Contempliamo allora di qui un mistero di obbedienza quale mai accadde: il Figlio si è fatto obbediente fino alla morte, entrando come in un tunnel di cui non si vede la fine; entrando nell’angoscia come si affonda in una gelida palude, venne inghiottito dai lacci degli inferi, e non ebbe alcuna consolazione. Bevve questo calice fino alla feccia, fino in fondo; obbedire è bello quando il vino è ancora buono, il calice trabocca di gioia, ma quando giunge alla feccia, a quella polvere sporca e amara che rimane in fondo alla bottiglia, allora sì bisogna farsi forza per non sputarla. Gesù si affidò al Padre, senza alcuna luce.
Entrò nella disperazione più profonda dell’uomo, perché nessuno potesse dire di essere stato privato della sua compassione.
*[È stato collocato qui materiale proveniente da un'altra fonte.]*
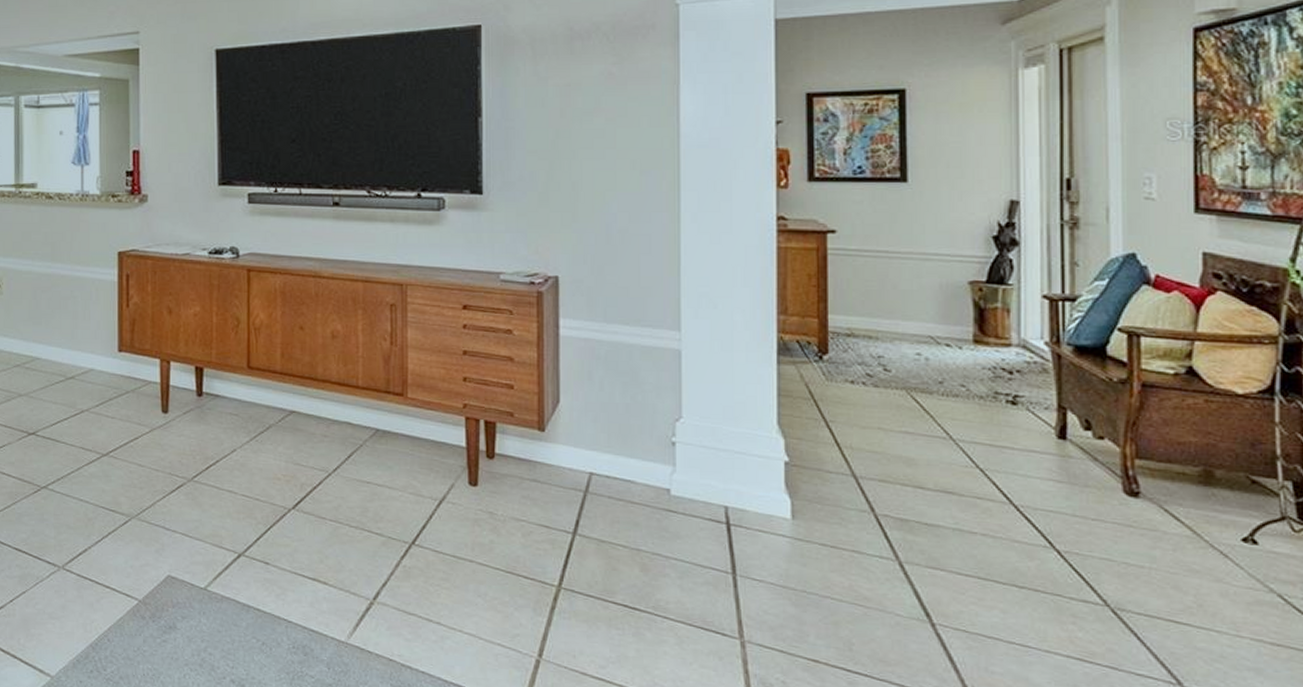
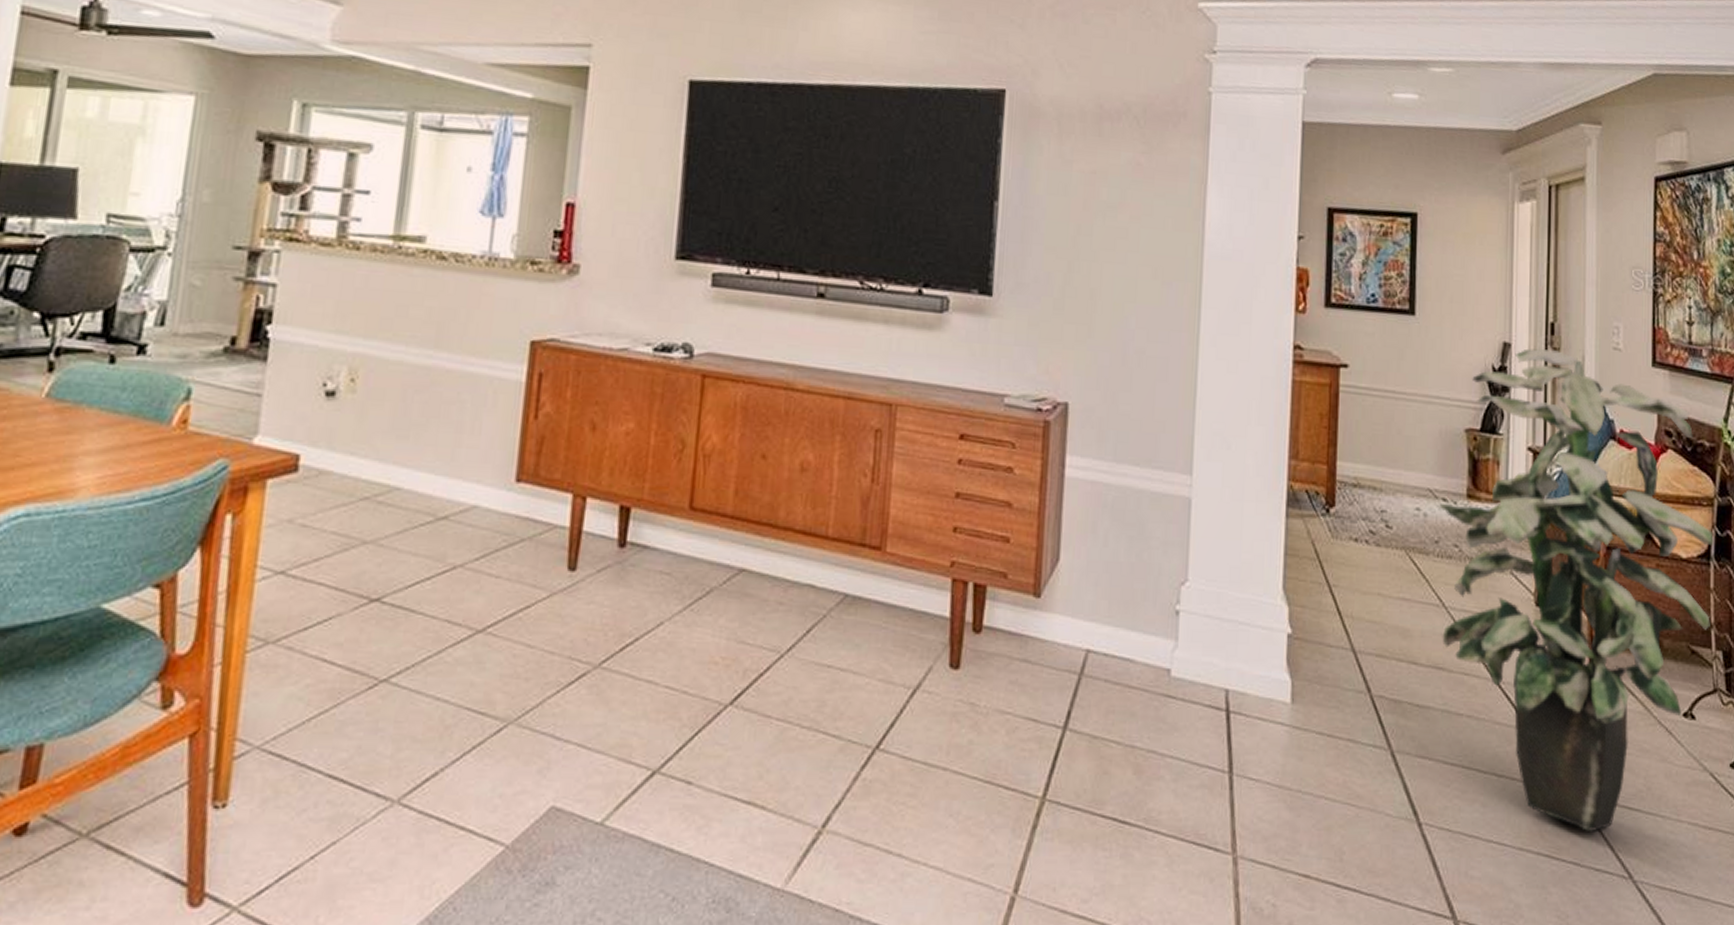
indoor plant: none [940,203,1279,641] -> present [1437,348,1714,831]

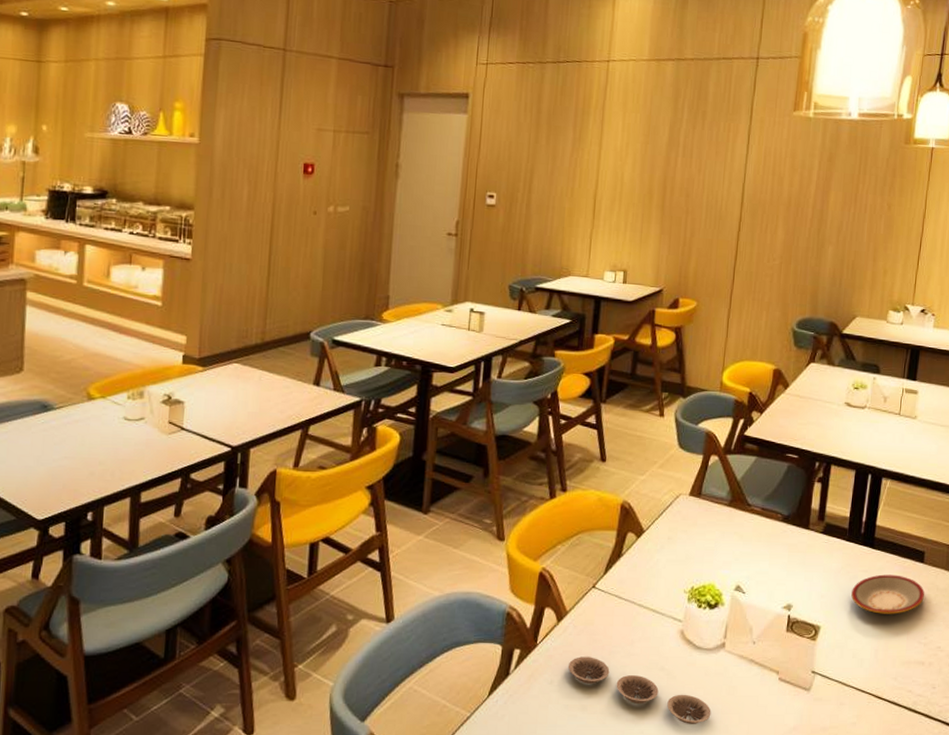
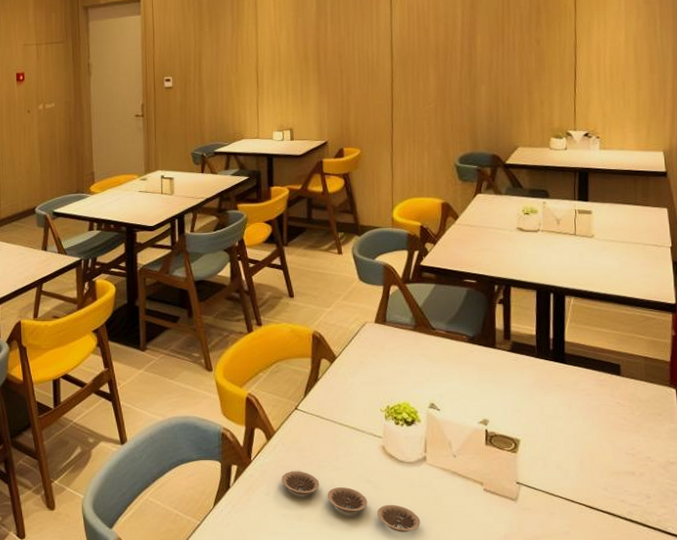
plate: present [851,574,924,614] -> none [547,388,626,426]

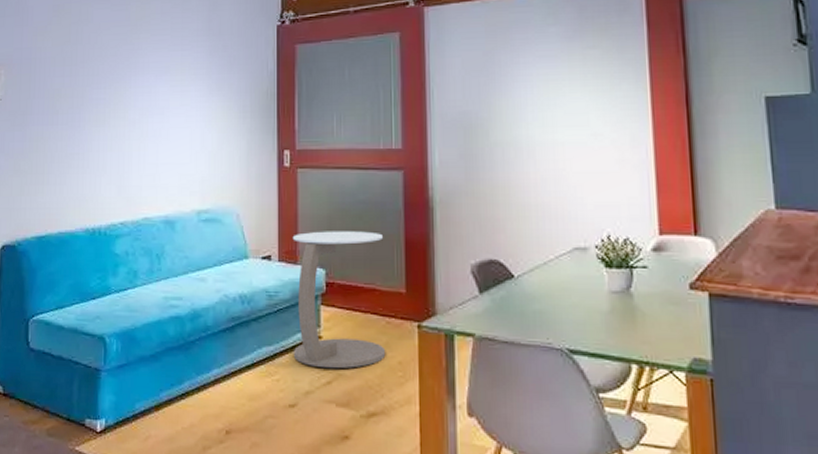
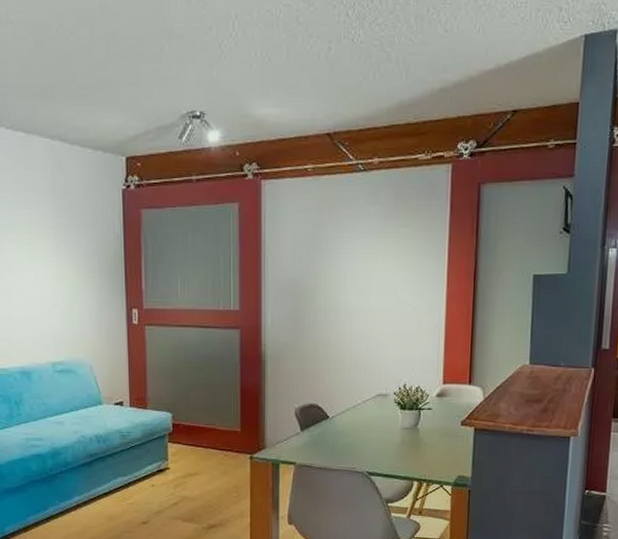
side table: present [292,231,386,369] -> none [142,381,224,493]

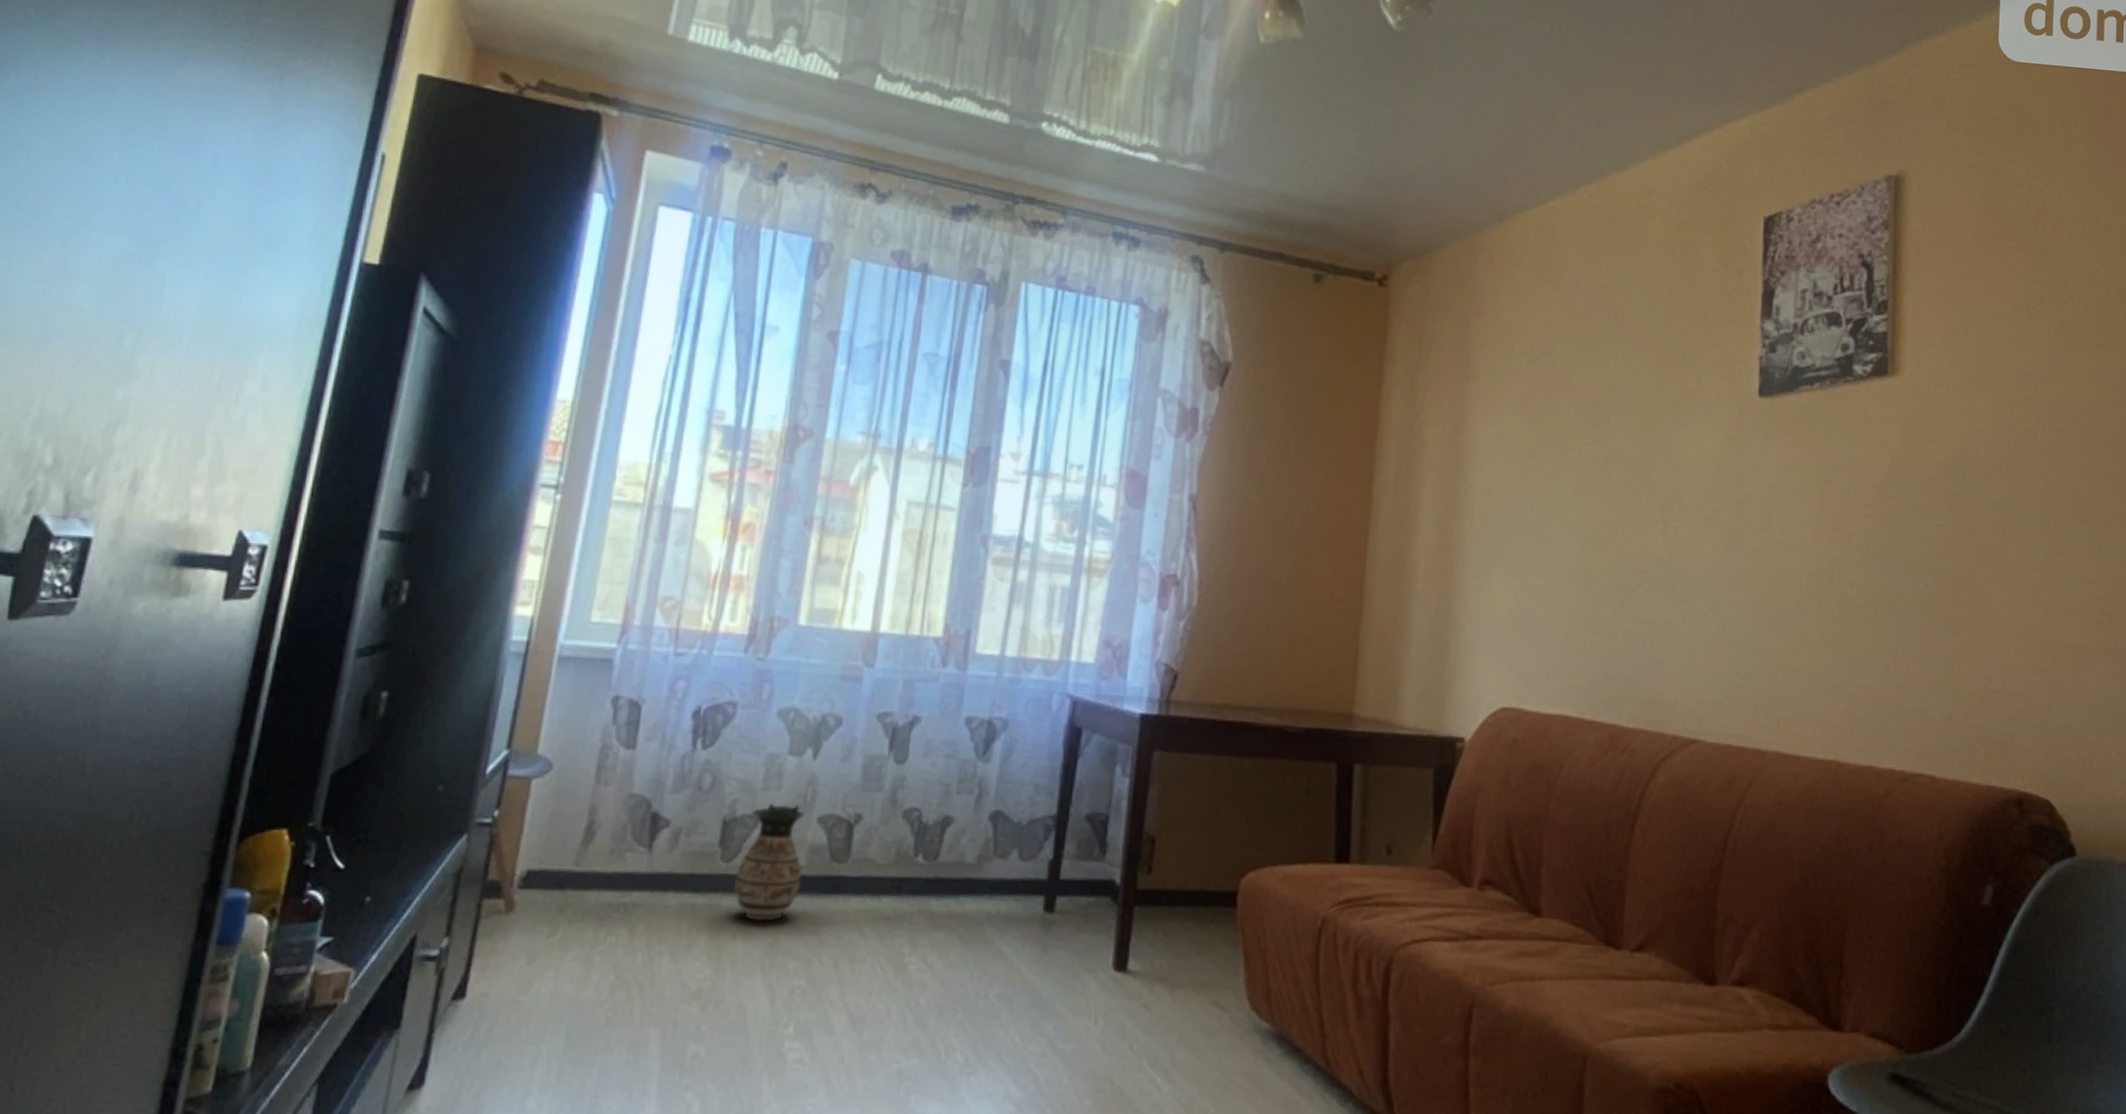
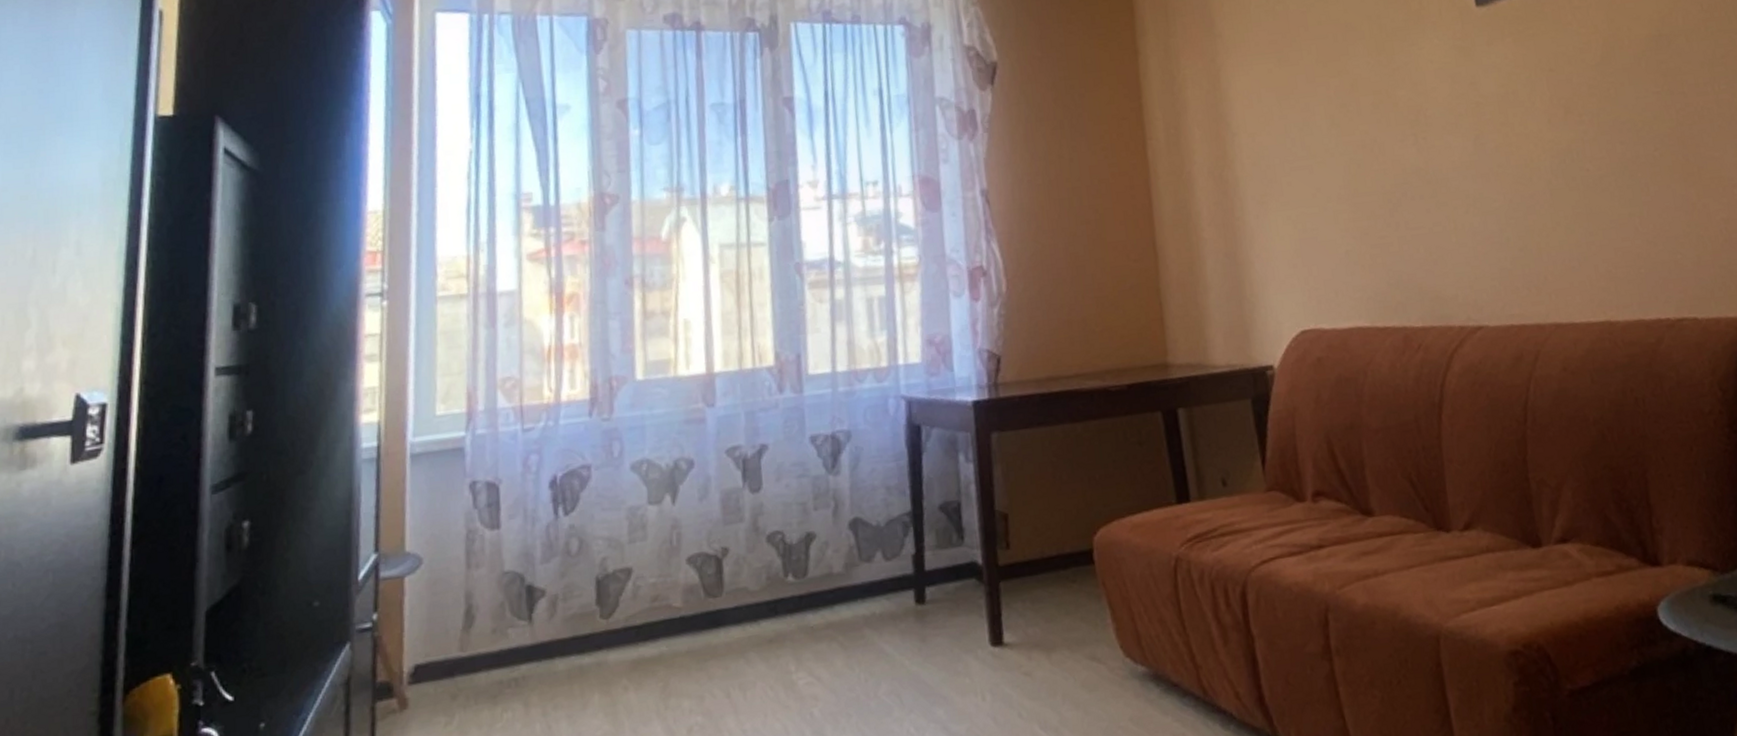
ceramic jug: present [734,803,804,922] -> none [617,550,682,670]

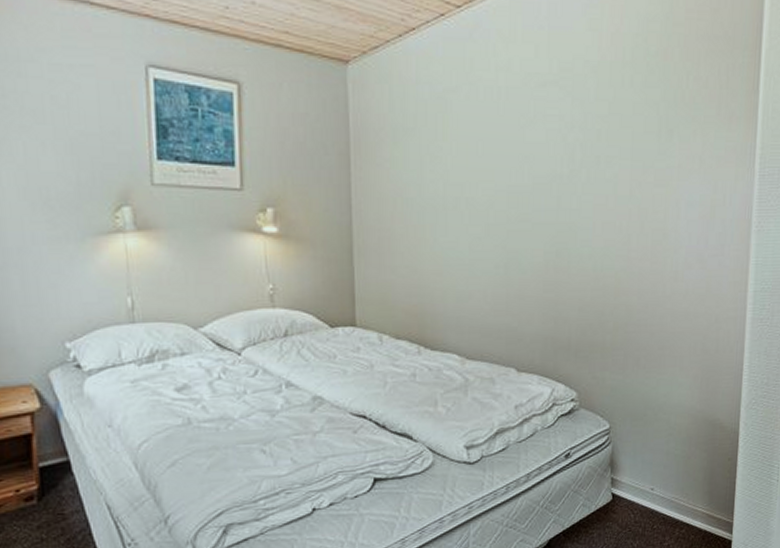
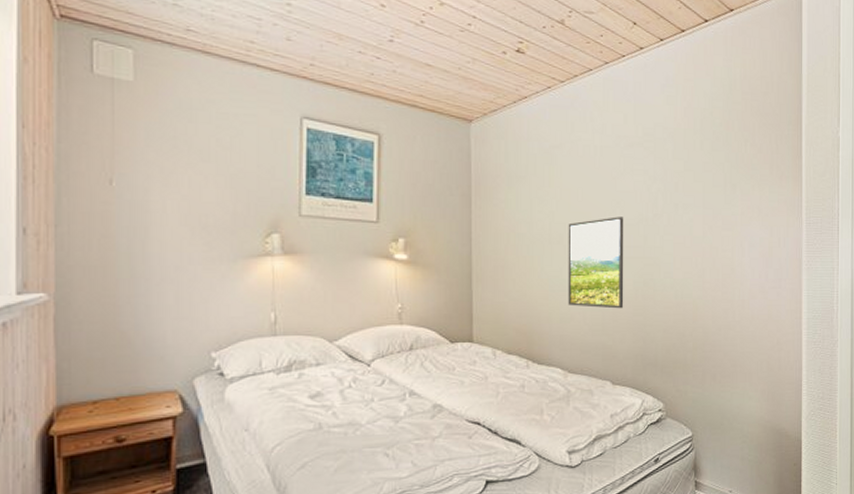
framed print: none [465,174,533,285] -> present [568,216,624,309]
Doveva soffrire più di tutti, se voleva salvare tutti. Vengono in mente le parole che Lui disse a santa Margherita Maria Alacoque, la grande apostola del Sacro Cuore: Qui ho sofferto più di tutto il resto della mia passione, vedendomi abbandonato dal cielo e dalla terra. Nessuno può comprendere l’intensità di quei dolori. È lo stesso dolore che prova l’anima in peccato, quando si presenta di fronte alla santità di Dio, e la divina maestà la schiaccia e la sprofonda nell’abisso della sua giustizia. Niente di diverso da quello che dice Paolo: “Egli, che non aveva conosciuto peccato, fu trattato da peccato in nostro favore”. E Isaia: “Egli si è addossato le nostre iniquità, ha portato i nostri dolori”.
Niente è così santificante quanto meditare questo mistero: lì troverai la misericordia e la giustizia, la fedeltà e l’obbedienza, la legge e i profeti insieme. Veglia e prega anche tu, perché l’agonia di Gesù durerà fino alla fine del mondo.